By Beatrice Ouma
One of today’s parallel sessions of the Agricultural Investment, gender and Land conference looked at the business models through which investors engage farmers .
The first presentation by Emmanuel Sulle looked at the out-grower scheme model that has been adopted by sugar companies in Tanzania, specifically the case of Kilombero Sugar Company. The company promoted the out-grower scheme as source of cheap loans to farmers, improved infrastructure and social amenities. The contractual arrangements are done through a cane supply agreement which stipulates the division of proceeds between Kilombero and the out-growers through their associations. This division of proceeds currently stands as 57% for the out-growers and 43% for Kilombero. Oxymoronically, increased production by the out-growers has led to a reduction in cane harvesting because of a number of reasons. First, Kilombero’s milling facilities are operating at full capacity which means they sometimes have to stop farmers from delivering cane. Secondly, the ongoing arbitrary importation of sugar in Tanzania is proving challenging for local production. These factors result into late payments for the out-growers who have to absorb the costs of production. Scarcity of land and a decline in sugar profitability are also making it difficult for small out-growers and new comers to join the industry. The study cautions that unless these issues are addressed, poor out-growers are unlikely to benefit much from the initiative.
The second presentation by Sane Zuka from Malawi also looked at the out-grower model in relation to benefits/ or lack thereof by women. Out-growers sell sugar cane to Ilovo, a company specialising in sugar production, through private contractors. Farmers are then paid net returns after of all management and association fees from gross sales of sugar sucrose have been deducted. Other deductions include membership fees to these private contractors and overhead fees which include millers charge (40%), management fees of between 15% to 20%. Other fees include development charges, irrigation charges, fertilizer transport charges & loan repayment charges. All these costs imply that farmers, especially the poor ones hardly make any profits. This, in turn is has made the out-grower scheme very unpopular among farmers and many, especially women are withdrawing, as there is no much economic benefit.
A corporate social responsibility perspective was presented by Craig MacGillivray from the wine farm, Solms Delta in South Africa. Because of the land inequality history in South Africa, Solms Delta set out to institute land reforms within the farm through a Black Empowerment programme. The company set up a Trust for the farm workers which now owns 33% of the business. Profit from wine sales are used to build and refurbish decent and comfortable homes for farm workers and their families, create recreational facilities, and provide other social services.

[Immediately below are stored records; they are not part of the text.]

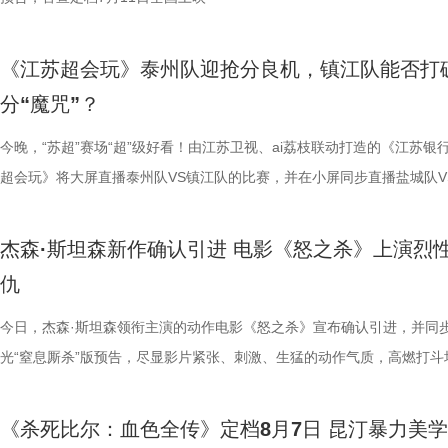
轮》的口碑仍旧坚挺，逻辑也仍经得起推敲，甚至可以开辟出新的解读方
大小，需在育儿袋发育半年；幼崽必须食用母考拉特殊分泌物才能消化带
剧感动。 在情怀的依托下，影片标志性的戏剧张力同样引
这份悬念，唯有走进影院方能揭晓。 周星驰脑洞全开，功夫女足奇招尽现
助眠小妙招？ 2、痛经不要硬扛！国医少年团解锁女性经期健康课 走进“
究剧情细节、绘制时间线、分析循环逻辑的观众而言，不仅是一次重温经
早已成为经得住时间考验的作品。“十多年之后依然新奇的无限嵌套循环
树叶；野外考拉单胎进化逻辑、野外栖息地危机、迁地保护野外复壮长远
胜。第二大看点则聚焦于原汁原味的无厘头喜剧风格。从目前释出的物料
星驰导演的电影素以天马行空、充满脑洞著称，他总能在看似荒诞的设定
走廊”，“钝刀割肉”“疼到眼前一黑”等真实描述，让夏之光、高卿尘震惊不
机会，还是一场迟到了17年的大银幕之约。 从论坛时代到短视频时代，
《江苏超会玩》泰州队迎抢分良机，镇江队能否打
构，经典真的永远不过时。” 上映前夕，影片超前点映已在全国率先开启
等专业知识，都通过日常饲养场景自然输出。孩子看得津津有味，家长也
看，电影依然保留着那种荒诞中透着温情的幽默底色。密集的喜剧笑料与
建出自洽而动人的世界观，将日常细节转化为极具戏剧张力的笑料，同时
李雅娟分享自己的痛经经历，陈妍希也提醒大家多理解女性经期状态。痛
迷圈层到大众观众，这部作品始终保持着惊人的讨论热度。关于结局的解
分“魔咒”？
批观众纷纷在社交平台分享观后感：“大银幕太震撼了”“细节多到头皮发麻”
完整野生动物保育知识，真正实现看纪录片的同时完成自然启蒙。 图片11.
路的台词设计层出不穷，力求让观众在捧腹大笑之余，也能感受到周氏喜
对人物成长与团队精神的深刻观照。想必《功夫女足》也延续了这一创作
的“忍忍就好”吗？ 杭州市中医院中医妇科主任医师马景师父通过黑巧克
循环逻辑的推演以及隐藏细节的分析至今仍层出不穷。如今，这部曾陪伴
完立刻想二刷”。这些评价也印证了一个事实——《恐怖游轮》不仅属于
图片12 (1).jpg 一场双向奔赴的陪伴，节目完结但故事未完待续 上线至
生活细节的独特解构。 与幽默风格相辅相成的，是表现形
因，他将功夫足球的舞台拓展至全球性赛事，风格迥异的多国队伍轮番登
红汤、暖宝宝等日常话题，带领国医少年团破解痛经护理误区。高卿尘凭
影迷深夜研究剧情的经典之作终于首次登陆内地影院。相比电脑与手机屏
今晚，“苏超”赛场“超”级好看！由江苏卫视、ai荔枝联动打造的《江苏银
十七年，它同样属于今天。豆瓣8.5分、超百万人评分的成绩，让它成为
数粉丝自发蹲守更新、记录每只考拉生日，把考拉当成生活里温柔精神寄
的大胆突破。第三大看点则是功夫与现代女足跨界碰撞的脑洞设定。影片
各种稀奇古怪的招数与功夫绝技混搭碰撞。如此多样的元素，在周星驰手
活经验答对师父问题，被夸“适合学妇科”，意外找到新赛道。除了常见的
大银幕所带来的沉浸体验将进一步放大影片的悬疑氛围与情绪张力。每一
超会玩》将大屏直播泰州队VS镇江队的比赛，并在小屏同步直播盐城队V
留名的经典，而首次登陆内地大银幕，则让它拥有了全新的生命。 《恐
有人每周奔赴园区只为远远看一眼心爱考拉，有人为每只小家伙剪辑专属
统的功夫招式与绿茵竞技巧妙交织，在动作设计与视听语言上倾注了大量
但不显凌乱，反而因独特的喜剧逻辑而妙趣横生，让人期待他如何延续一
误区，师父还会现场教学哪些缓解痛经的按揉方法？ 3、从“盐”值刺客到升
复出现的场景、每一个细微的伏笔、每一次命运轮回的开启，都将在影院
州队、无锡队VS宿迁队、徐州队VS南京队的三场焦点对决。主持人李响
轮》正在全国院线热映。风暴已至，轮回开启。那艘名为“埃俄罗斯”号的
频，屏幕内外，一场人与考拉、平台与家庭的温柔双向陪伴悄然成型。 
思。传球、防守与射门在此处演化为一场场精心编排的功夫交锋。这种打
疯狂创意，将足球竞技、各路奇招与喜剧包袱熔于一炉，创造出别具一格
公堂，三高风险藏不住了 三高离年轻人很远吗？本期节目中，国医少年
得前所未有的震撼呈现。 百万人认证必看神作 大银幕揭开轮回真相 《恐
老搭档夏宇翔一起，为大家带来本轮赛事的精彩解读。目前，在积分榜上
杰森·斯坦森新作确认引进 电影《怒之杀》上演烈
游轮上的秘密，正等待更多观众走进影院揭晓。
的故事走到了尾声，但属于考拉的生活永远没有休止符。长隆的桉树林依
有认知的奇幻设定，不仅展现了女足队员的柔韧与武艺的刚猛，也为全片
幕奇观。 在电影《功夫女足》中，周星驰的脑洞或许更体现在角色塑造
了一堂“三高健康课”。预防高血压环节，李峰师父通过“身体信号盲盒”带
轮》豆瓣评分长年保持在8.5，超百万观众评价打分，位列豆瓣电影 TOP2
州队2胜3负位列第十，镇江队则六战皆墨排名倒数第一。对两支球队而
仇
日鲜活，八代考拉大家族在这片专属家园里自在吃喝、安然休憩，而横跨
了兼具燃感与爽感的视觉张力。 而在精彩的动作呈现与幽
编排上。影片中，女足队员们性格迥异，彼此间的摩擦反而成为戏剧张力
认识高血压风险，陈妍希“屡屡中招”，高卿尘感叹“姐姐，这节目来的真值
第 191 位。相比单纯依靠反转取胜的悬疑片，《恐怖游轮》将时间循环
场比赛既是荣誉之战，更事关常规赛后半段的走势，双方势必将拼尽全力
国、助力野生考拉种群复壮的保育计划也在稳步推进。 图片15 (1).jpg 
素的包裹之下，影片最能触动观众的，莫过于周星驰导演一贯的人文精神
源。夸张技能混搭竞技场面，碰撞出独特的喜剧火花。可以预见，影片将
笑点拉满。含盐量竞猜中，面包、话梅、泡面等常见食物轮番登场，谁才
惊悚、命运寓言与人性剖析巧妙融合，创造出一个逻辑严密却又充满哲学
州队主场不容有失，“冠军泰”盼逆风起势 对泰州队来说，这是一场不容
今日，杰森·斯坦森领衔主演的动作电影《怒之杀》宣布确认引进，并同
14.jpg 我们暂时和这段温柔的线上陪伴挥手作别，可这段旅程带给我们
四大看点在于接地气的小人物成长与蜕变。 剧中的女足队员们并非完美
集笑料中展现一支队伍从摩擦到凝聚的转变，让观众在让观众在欢笑中看
藏最深的“盐”值刺客？随后，高卿尘迎来“摸脉初体验”，认真学习“寸关尺
的故事世界。许多观众在首次观影后往往会立刻开启第二遍、第三遍观看
比赛！ 此前四场比赛，泰州队接连负于徐州队、无锡队、苏州队等传统
光“窒息厮杀”版预告，尽显影片紧张、刺激、生猛的动作气质，高燃打斗
不会消散，看过考拉母子间的不舍牵挂，读懂保育员二十年默默坚守，了
她们在面对强敌和外界施压时，同样会历经迷茫、退缩与自我怀疑。正是
长和坚持。这份奇思，正是《功夫女足》献给观众的独特惊喜。 电影《
次上手诊脉，现场又紧张又好笑。 高血糖环节则化身趣味公堂，大米粥
为寻找那些隐藏在细节中的线索与答案。 在今日发布的定档预告中可以
仅在扬州身上全取三分，表现可以用差强人意来形容。究其原因，在于泰
与肃杀氛围扑面而来。《怒之杀》作为杰森·斯坦森近五年来最刺激的限
危物种保护的重量后，心底生出对所有弱小生命的温柔与敬畏，会长久留
真实的脆弱与挣扎，让她们在团队默契与不屈斗志下的逆风翻盘更具说服
足》由周星驰执导并编剧，张小斐、迪丽热巴、张艺兴领衔主演，刘嘉玲
瓜、小夜灯接连登场“喊冤”，国医少年团边断案边解锁控糖知识。随后的
影片讲述了单亲母亲杰丝（梅利莎·乔治饰）与一群朋友乘游艇出海游玩
核心阵容的流失。新赛季，泰州队阵中缺少了巴特、樊超等诸多核心球员
银幕复仇爽片，在延续其拳拳到肉的硬核动作风格之外，更以直白凌厉、
《杀死比尔：血色全传》定档8月7日 昆汀暴力美
我们静静期待下一次相逢，再走进这个满是温暖与生机的考拉之家，八代
也更容易让身处现实中的普通观众产生深度共鸣。 电影《
藤健特别出演，艾米、雪野、蔡思贝、胡予安、倪好特别介绍，赵丽娜、
脂环节，李雅娟自述是高血脂患者，国医少年团开启现场问诊。夏之光一
中遭遇风暴，众人被迫弃船，登上一艘路过的巨大游轮。这艘名为“埃俄罗
心轮换出现断层。如此一来，球队战斗力明显下滑，曾经固若金汤的防守
爆头的感官冲击，点燃动作片影迷期待。 影片由让-弗朗索瓦·雷切执导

The last presentation of the session highlighted a case by Vanduzi company from Mozambique which has established contractual arrangements with farmers to grow and sell vegetables for export market. The company signs individual contracts with farmers and offers support in terms of inputs and technical support. According to Takunda Shava, 30% of contracted farmers are women.
The key message from the session was that no business model is perfect and each context requires a unique approach. As highlighted by the Malawi case study, while the out-grower model has the potential to bring opportunities to farmers, the same model can directly or indirectly threaten their social and economic survival. The South African case study highlighted challenges in investing a lot of time and resources in social relations and the contractual arrangement study from Mozambique has the potentially to lock out poor farmers whose businesses are not considered viable and sustainable.